I’m comparing a series of models that are nested within a maximally complex model. For simplicity, imagine I want to consider two models, one in which the parameter mu is constrained to a single value across levels of stratum, and a “random intercept model” where observations in each stratum have mean mu_stratum, which is normally distributed about mu. Ideally I’d have something like this:
data {
int<lower=0,upper=1> INCLUDE_RANDOM_INTERCEPT;
...
}
parameters {
...
vector[N] mu_stratum;
if (INCLUDE_RANDOM_INTERCEPT==1) {
real<lower=0> sd_mu_stratum;
}
...
}
transformed parameters {
if (INCLUDE_RANDOM_INTERCEPT==0) {
for (i in 1:N) {
mu_stratum[i] = mu;
}
}
...
}
model {
...
if (INCLUDE_RANDOM_INTERCEPT==1) {
mu_stratum ~ normal(mu, sd_mu_stratum);
}
...
}
However, I can’t have conditional parameter definitions or set transformed parameters to a single global value. The only way I can get something like this to work is to force sd_mu_stratum to be very small when the flag is off, but that feels hacky. Is there a nice way to do this?

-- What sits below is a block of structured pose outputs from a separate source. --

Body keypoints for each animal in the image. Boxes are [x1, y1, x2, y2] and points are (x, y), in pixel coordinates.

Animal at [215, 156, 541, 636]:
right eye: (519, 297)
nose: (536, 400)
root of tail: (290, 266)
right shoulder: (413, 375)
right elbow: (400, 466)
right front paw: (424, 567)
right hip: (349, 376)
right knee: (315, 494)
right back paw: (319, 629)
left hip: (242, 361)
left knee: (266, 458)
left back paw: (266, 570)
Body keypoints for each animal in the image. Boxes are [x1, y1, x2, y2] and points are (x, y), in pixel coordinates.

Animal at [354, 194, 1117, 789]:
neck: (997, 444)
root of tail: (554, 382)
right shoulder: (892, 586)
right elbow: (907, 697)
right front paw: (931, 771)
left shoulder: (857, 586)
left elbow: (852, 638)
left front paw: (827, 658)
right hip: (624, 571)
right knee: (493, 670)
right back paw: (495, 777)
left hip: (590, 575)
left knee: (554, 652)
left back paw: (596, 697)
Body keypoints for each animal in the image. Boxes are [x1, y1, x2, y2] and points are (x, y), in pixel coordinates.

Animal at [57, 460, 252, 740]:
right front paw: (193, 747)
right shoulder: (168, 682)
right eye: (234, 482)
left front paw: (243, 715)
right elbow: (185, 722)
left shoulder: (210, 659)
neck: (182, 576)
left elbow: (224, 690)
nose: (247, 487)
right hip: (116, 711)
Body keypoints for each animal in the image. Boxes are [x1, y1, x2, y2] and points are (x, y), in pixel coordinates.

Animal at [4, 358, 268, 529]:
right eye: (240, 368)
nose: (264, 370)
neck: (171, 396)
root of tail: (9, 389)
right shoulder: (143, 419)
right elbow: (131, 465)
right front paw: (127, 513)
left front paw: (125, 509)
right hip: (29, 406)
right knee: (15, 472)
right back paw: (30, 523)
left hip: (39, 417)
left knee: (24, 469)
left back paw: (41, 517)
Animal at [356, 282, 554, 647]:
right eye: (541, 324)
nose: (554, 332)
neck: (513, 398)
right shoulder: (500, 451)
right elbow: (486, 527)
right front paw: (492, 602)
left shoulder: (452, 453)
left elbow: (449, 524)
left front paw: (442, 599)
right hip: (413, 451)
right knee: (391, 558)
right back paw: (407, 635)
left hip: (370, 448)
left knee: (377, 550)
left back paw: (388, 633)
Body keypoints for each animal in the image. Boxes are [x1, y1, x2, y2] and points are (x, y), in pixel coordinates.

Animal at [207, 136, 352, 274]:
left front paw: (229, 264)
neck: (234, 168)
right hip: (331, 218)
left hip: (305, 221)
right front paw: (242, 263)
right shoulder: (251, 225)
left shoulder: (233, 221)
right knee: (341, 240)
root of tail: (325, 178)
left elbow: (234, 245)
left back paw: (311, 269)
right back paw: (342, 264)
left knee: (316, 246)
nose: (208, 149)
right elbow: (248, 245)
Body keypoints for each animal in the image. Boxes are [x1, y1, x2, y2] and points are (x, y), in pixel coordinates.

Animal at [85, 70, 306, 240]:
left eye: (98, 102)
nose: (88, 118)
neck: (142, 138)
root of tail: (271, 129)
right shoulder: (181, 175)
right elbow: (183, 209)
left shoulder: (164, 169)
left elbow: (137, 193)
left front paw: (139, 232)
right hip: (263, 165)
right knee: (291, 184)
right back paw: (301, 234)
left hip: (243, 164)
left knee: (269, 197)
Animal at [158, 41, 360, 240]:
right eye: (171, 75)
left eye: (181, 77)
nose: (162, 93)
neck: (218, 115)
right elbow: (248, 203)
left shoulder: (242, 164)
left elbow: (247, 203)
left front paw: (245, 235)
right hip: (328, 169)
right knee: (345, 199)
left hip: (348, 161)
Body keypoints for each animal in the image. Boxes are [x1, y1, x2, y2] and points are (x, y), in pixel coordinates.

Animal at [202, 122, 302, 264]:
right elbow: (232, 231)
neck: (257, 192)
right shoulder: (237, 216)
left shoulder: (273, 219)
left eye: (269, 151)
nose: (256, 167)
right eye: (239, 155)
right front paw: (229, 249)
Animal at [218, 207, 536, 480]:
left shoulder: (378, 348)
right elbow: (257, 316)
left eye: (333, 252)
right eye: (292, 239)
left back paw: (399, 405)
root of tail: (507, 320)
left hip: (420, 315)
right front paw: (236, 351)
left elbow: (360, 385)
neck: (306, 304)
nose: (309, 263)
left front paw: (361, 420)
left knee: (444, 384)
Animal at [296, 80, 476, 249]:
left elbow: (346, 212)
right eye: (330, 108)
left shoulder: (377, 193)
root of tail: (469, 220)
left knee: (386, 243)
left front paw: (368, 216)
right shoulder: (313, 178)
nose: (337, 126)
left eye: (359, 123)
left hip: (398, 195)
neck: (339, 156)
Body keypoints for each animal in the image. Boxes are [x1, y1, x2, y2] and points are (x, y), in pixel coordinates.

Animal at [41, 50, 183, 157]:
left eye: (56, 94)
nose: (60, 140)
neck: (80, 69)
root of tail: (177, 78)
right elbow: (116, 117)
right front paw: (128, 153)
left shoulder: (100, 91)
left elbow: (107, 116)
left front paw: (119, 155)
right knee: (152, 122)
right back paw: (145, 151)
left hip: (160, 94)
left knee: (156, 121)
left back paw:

Actually maybe you don’t even need the transformed parameter mu_equal from my example. You could just use mu in the model block if INCLUDE_RANDOM_INTERCEPT == 0.
Oh wow, I didn’t know about the length zero array business, that’s really nifty. A very clean way of ensuring you create a bunch of parameters that you have to place priors on but don’t contribute to the likelihood otherwise.
I’m afraid there’s not a nice way to do exactly what you’re asking, which is to pin variables declared as parameters to specific variables. All you can do is the kind of thing @Jonah’s suggesting. There’s a slight hitch—@Jonah gave you the centered parameterization, which will only work if you have tight priors and/or a lot of data. Otherwise, you need to do something like the following, which will use a non-centered parameterization. It takes in arguments for the fixed priors—those will be ignored if vary == 1. Then mu_mu and sd_mu will be of size 0 if vary = 0.
data {
int<lower=0, upper=1> vary;
int<lower=0> N; // number of vars
real mu_mu_fixed; // prior location if non-varying
real sigma_mu_fixed; // prior scale if non-varying
}
parameters {
vector[vary ? N : 1] mu_raw;
vector[vary] mu_mu; // prior location if varying, if not size = 0
vector<lower=0>[vary] sd_mu; // prior sd if varying, if not size = 0
}
transformed parameters {
vector[N] mu;
if (vary) {
mu = mu_mu[1] + sd_mu[1] * mu_raw;
} else {
mu = rep_vector(mu_mu_fixed + sd_mu_fixed * mu_raw, N);
}
}
model {
mu_raw ~ normal(0, 1);
...
}
Then you write the rest of the model using the transformed parameter mu of size N for convenience.
I see, this works just fine. You’re right, it is a bit cumbersome relative to some sort of macro for pinning the parameters, but this is much more efficicent than my hack, which was also slow because you end up sampling a bunch of latent variables you don’t actually use
@Bob_Carpenter good point about the parameterization. It’s definitely a bit uglier with the non-centered parameterization, but that’s usually the one we want.